WORK ITEM: An exact copy of the lines, starting at the top of the listing and ending with the line that has "they promulgate. |", is the required answer. Pictures are not part of it.

TASK INPUTS:
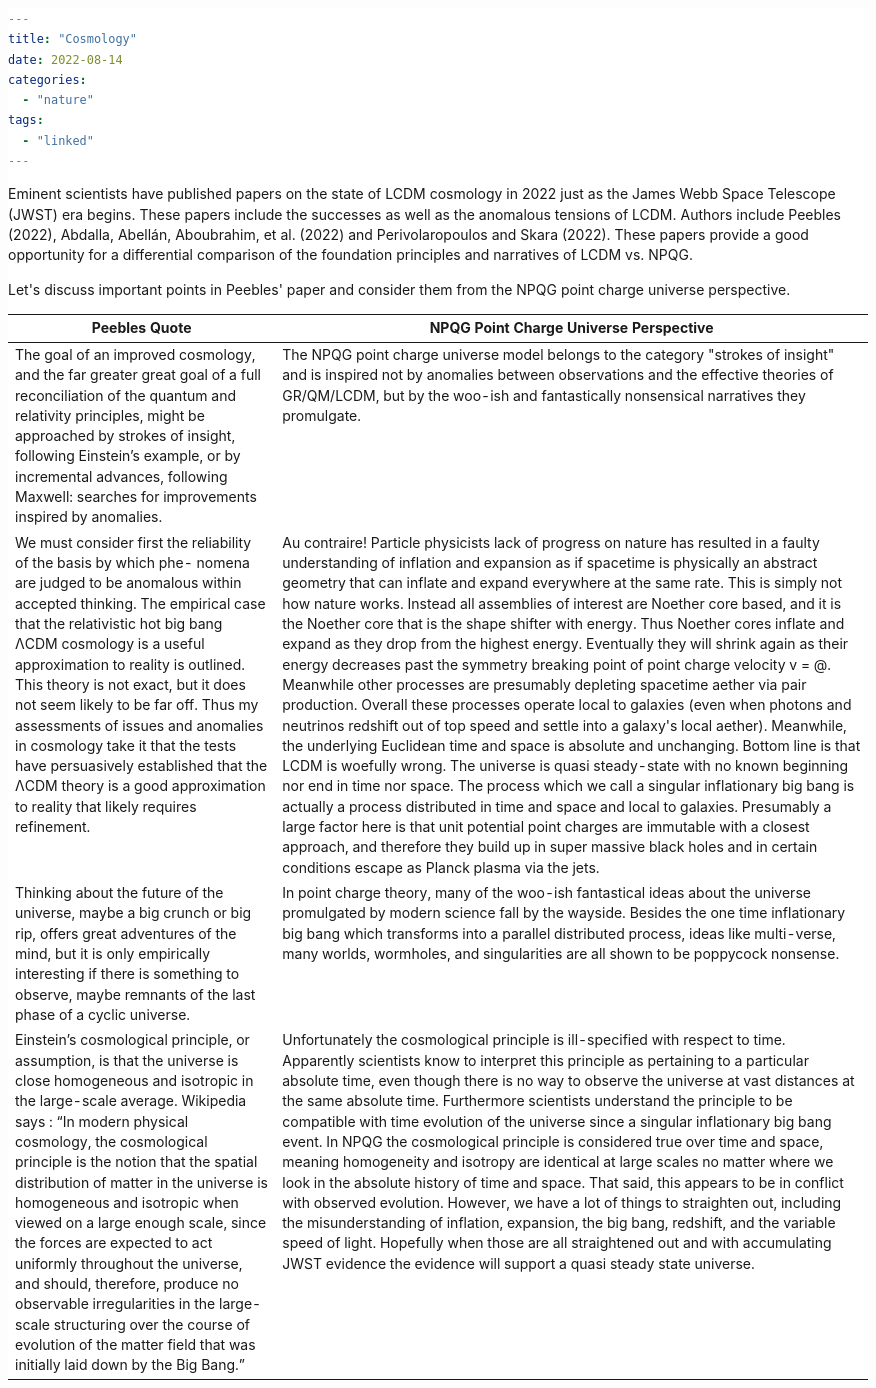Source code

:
 ```yaml
---
title: "Cosmology"
date: 2022-08-14
categories: 
  - "nature"
tags: 
  - "linked"
---
```


Eminent scientists have published papers on the state of LCDM cosmology in 2022 just as the James Webb Space Telescope (JWST) era begins. These papers include the successes as well as the anomalous tensions of LCDM. Authors include Peebles (2022), Abdalla, Abellán, Aboubrahim, et al. (2022) and Perivolaropoulos and Skara (2022). These papers provide a good opportunity for a differential comparison of the foundation principles and narratives of LCDM vs. NPQG.

Let's discuss important points in Peebles' paper and consider them from the NPQG point charge universe perspective.

| Peebles Quote | NPQG Point Charge Universe Perspective |
| --- | --- |
| The goal of an improved cosmology, and the far greater great goal of a full reconciliation of the quantum and relativity principles, might be approached by strokes of insight, following Einstein’s example, or by incremental advances, following Maxwell: searches for improvements inspired by anomalies. | The NPQG point charge universe model belongs to the category "strokes of insight" and is inspired not by anomalies between observations and the effective theories of GR/QM/LCDM, but by the woo-ish and fantastically nonsensical narratives they promulgate. |
| We must consider first the reliability of the basis by which phe- nomena are judged to be anomalous within accepted thinking. The empirical case that the relativistic hot big bang ΛCDM cosmology is a useful approximation to reality is outlined. This theory is not exact, but it does not seem likely to be far off. Thus my assessments of issues and anomalies in cosmology take it that the tests have persuasively established that the ΛCDM theory is a good approximation to reality that likely requires refinement. | Au contraire! Particle physicists lack of progress on nature has resulted in a faulty understanding of inflation and expansion as if spacetime is physically an abstract geometry that can inflate and expand everywhere at the same rate. This is simply not how nature works. Instead all assemblies of interest are Noether core based, and it is the Noether core that is the shape shifter with energy. Thus Noether cores inflate and expand as they drop from the highest energy. Eventually they will shrink again as their energy decreases past the symmetry breaking point of point charge velocity v = @. Meanwhile other processes are presumably depleting spacetime aether via pair production. Overall these processes operate local to galaxies (even when photons and neutrinos redshift out of top speed and settle into a galaxy's local aether). Meanwhile, the underlying Euclidean time and space is absolute and unchanging.      Bottom line is that LCDM is woefully wrong. The universe is quasi steady-state with no known beginning nor end in time nor space. The process which we call a singular inflationary big bang is actually a process distributed in time and space and local to galaxies. Presumably a large factor here is that unit potential point charges are immutable with a closest approach, and therefore they build up in super massive black holes and in certain conditions escape as Planck plasma via the jets. |
| Thinking about the future of the universe, maybe a big crunch or big rip, offers great adventures of the mind, but it is only empirically interesting if there is something to observe, maybe remnants of the last phase of a cyclic universe. | In point charge theory, many of the woo-ish fantastical ideas about the universe promulgated by modern science fall by the wayside. Besides the one time inflationary big bang which transforms into a parallel distributed process, ideas like multi-verse, many worlds, wormholes, and singularities are all shown to be poppycock nonsense. |
|    Einstein’s cosmological principle, or assumption, is that the universe is close homogeneous and isotropic in the large-scale average.      Wikipedia says : “In modern physical cosmology, the cosmological principle is the notion that the spatial distribution of matter in the universe is homogeneous and isotropic when viewed on a large enough scale, since the forces are expected to act uniformly throughout the universe, and should, therefore, produce no observable irregularities in the large-scale structuring over the course of evolution of the matter field that was initially laid down by the Big Bang.” | Unfortunately the cosmological principle is ill-specified with respect to time. Apparently scientists know to interpret this principle as pertaining to a particular absolute time, even though there is no way to observe the universe at vast distances at the same absolute time. Furthermore scientists understand the principle to be compatible with time evolution of the universe since a singular inflationary big bang event.      In NPQG the cosmological principle is considered true over time and space, meaning homogeneity and isotropy are identical at large scales no matter where we look in the absolute history of time and space. That said, this appears to be in conflict with observed evolution. However, we have a lot of things to straighten out, including the misunderstanding of inflation, expansion, the big bang, redshift, and the variable speed of light. Hopefully when those are all straightened out and with accumulating JWST evidence the evidence will support a quasi steady state universe. |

SOLUTION:
Source code

:
 ```yaml
---
title: "Cosmology"
date: 2022-08-14
categories: 
  - "nature"
tags: 
  - "linked"
---
```


Eminent scientists have published papers on the state of LCDM cosmology in 2022 just as the James Webb Space Telescope (JWST) era begins. These papers include the successes as well as the anomalous tensions of LCDM. Authors include Peebles (2022), Abdalla, Abellán, Aboubrahim, et al. (2022) and Perivolaropoulos and Skara (2022). These papers provide a good opportunity for a differential comparison of the foundation principles and narratives of LCDM vs. NPQG.

Let's discuss important points in Peebles' paper and consider them from the NPQG point charge universe perspective.

| Peebles Quote | NPQG Point Charge Universe Perspective |
| --- | --- |
| The goal of an improved cosmology, and the far greater great goal of a full reconciliation of the quantum and relativity principles, might be approached by strokes of insight, following Einstein’s example, or by incremental advances, following Maxwell: searches for improvements inspired by anomalies. | The NPQG point charge universe model belongs to the category "strokes of insight" and is inspired not by anomalies between observations and the effective theories of GR/QM/LCDM, but by the woo-ish and fantastically nonsensical narratives they promulgate. |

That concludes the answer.